First Time Buyer Mortgage Options in Ireland
- Author Ned Brumby
- Published April 26, 2010
- Word count 605
The current economic collapse has made borrowing difficult, but the deflation of housing prices is a positive boon for Ireland’s first time homebuyers. Though the Irish market isn’t as flooded with unwanted housing as is America or the United Kingdom, Ireland is still home to a large number of properties that have languished on the market and had their prices significantly cut. However, the economic retraction is not a complete boon to those who wish to purchase their first home. The Irish economy’s retraction has made borrowing difficult, especially as most of the Euros in the EU are tied up in government debt and grant programs.
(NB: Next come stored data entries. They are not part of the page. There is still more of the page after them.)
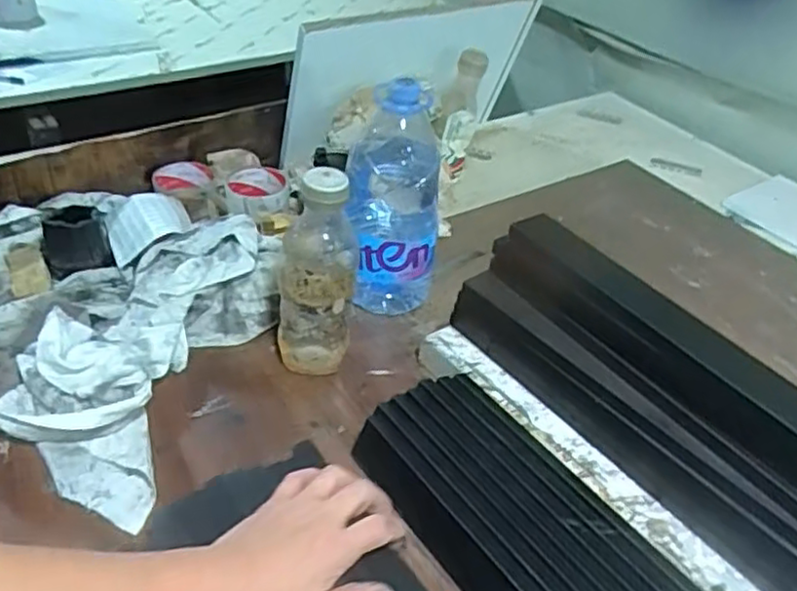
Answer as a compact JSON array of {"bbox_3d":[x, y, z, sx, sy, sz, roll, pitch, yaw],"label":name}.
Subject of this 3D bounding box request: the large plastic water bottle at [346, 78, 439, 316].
[{"bbox_3d":[-0.007,-0.094,0.711,0.097,0.245,0.073,3,39,-4],"label":"large plastic water bottle"}]

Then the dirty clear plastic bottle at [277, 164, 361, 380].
[{"bbox_3d":[-0.078,-0.016,0.640,0.071,0.212,0.055,-1,39,-8],"label":"dirty clear plastic bottle"}]

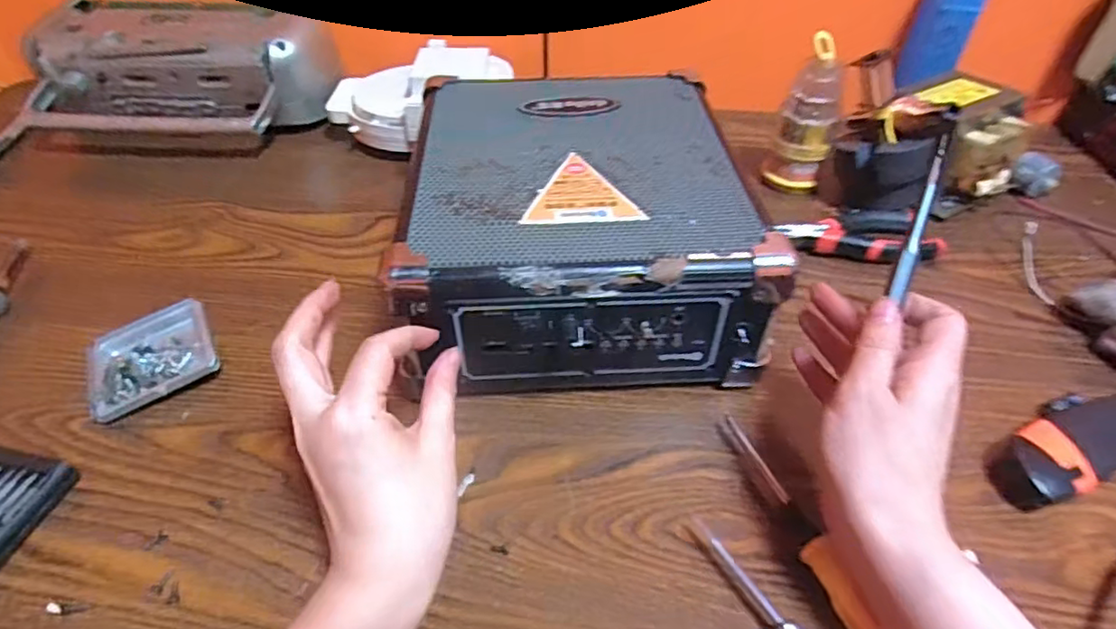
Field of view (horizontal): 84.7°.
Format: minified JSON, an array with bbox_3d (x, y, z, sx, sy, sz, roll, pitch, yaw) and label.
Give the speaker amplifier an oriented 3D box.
[{"bbox_3d":[0.010,-0.064,0.401,0.199,0.089,0.215,-3,48,-4],"label":"speaker amplifier"}]

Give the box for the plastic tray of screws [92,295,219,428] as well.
[{"bbox_3d":[-0.256,0.028,0.389,0.070,0.016,0.075,-24,49,-24],"label":"plastic tray of screws"}]

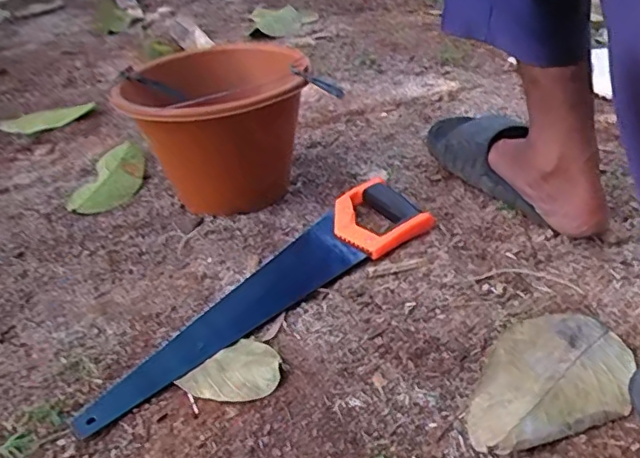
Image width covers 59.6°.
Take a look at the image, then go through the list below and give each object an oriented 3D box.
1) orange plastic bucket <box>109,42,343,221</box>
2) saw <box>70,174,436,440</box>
[{"bbox_3d":[-0.132,-0.139,0.777,0.261,0.180,0.259,-16,35,-15],"label":"orange plastic bucket"},{"bbox_3d":[-0.049,0.053,0.607,0.466,0.021,0.119,-30,41,-32],"label":"saw"}]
This does not mean, however, that it is impossible to obtain a first time buyer mortgage. It simply means that it is more difficult, and that Irish banks will be more hesitant to lend out money.
Despite the collapsed economy, persons with a history of employment, a good credit rating, and the ability to make a large down payment are still able to get a first time buyer mortgage with relative ease. While Irish banks are skittish when it comes to lending, they still have a strong desire to make money were possible, and many Irish persons with exceptional credit are desirable bets for them to make. Working professionals in secure careers, such as law, medicine, banking and accountancy are sure to continue being employed even in the current economic slump, as well as having a large enough income to where they can pay for more of a modest house on their own. Persons who are older in age, namely their late 20s and early 30s, are also more likely to receive a loan since they are more likely to retain employment.
However, not everyone looking for a first time buyer mortgage will meet such stringent requirements. In fact, most first-time homebuyers have modest credit and are in their early-to-mid 20s, hoping to get a house big enough to put their family in. Because these people may be a bit of a credit risk, banks are skittish to lend to them, and they must prove that they are a good risk for the bank before they will get a loan. In general, the best way for people in such circumstances to improve their chances is to pick a small, less expensive house and try to get a large down payment, 30% of the closing price or more. This may require the potential borrower to sell investments, ask for help from family members, or simply hold off on buying a house for a few years. However, banks are much more likely to lend out smaller amounts of money, since there is less for them to lose, and so a big down payment is the best way to help encourage a home loan.
The Irish government has also stepped in to try and help out first time homebuyers thought a series of grants, guaranteed loan programs, and other means of assistance. As this sort of assistance tends to vary from town to town, it is a good idea to check in with a local magistrate before purchasing a home. Many charity organizations, run both by the government and by the church, have the sole purpose of helping people get the money and loans they need in order to buy a home. Since this money is often given away in terms of down payment assistance, reduced loan rates, or tax credits, it’s important for first time borrowers to ask for all the help they can get, since it will help them save a great deal in the long run.
Mortgage Ireland offers tax relief to borrowers. Rates apply for the first 7 years then gradually decrease thereafter. The amount of relief depends on whether you’re a first time buyer mortgage, married, single, or widowed.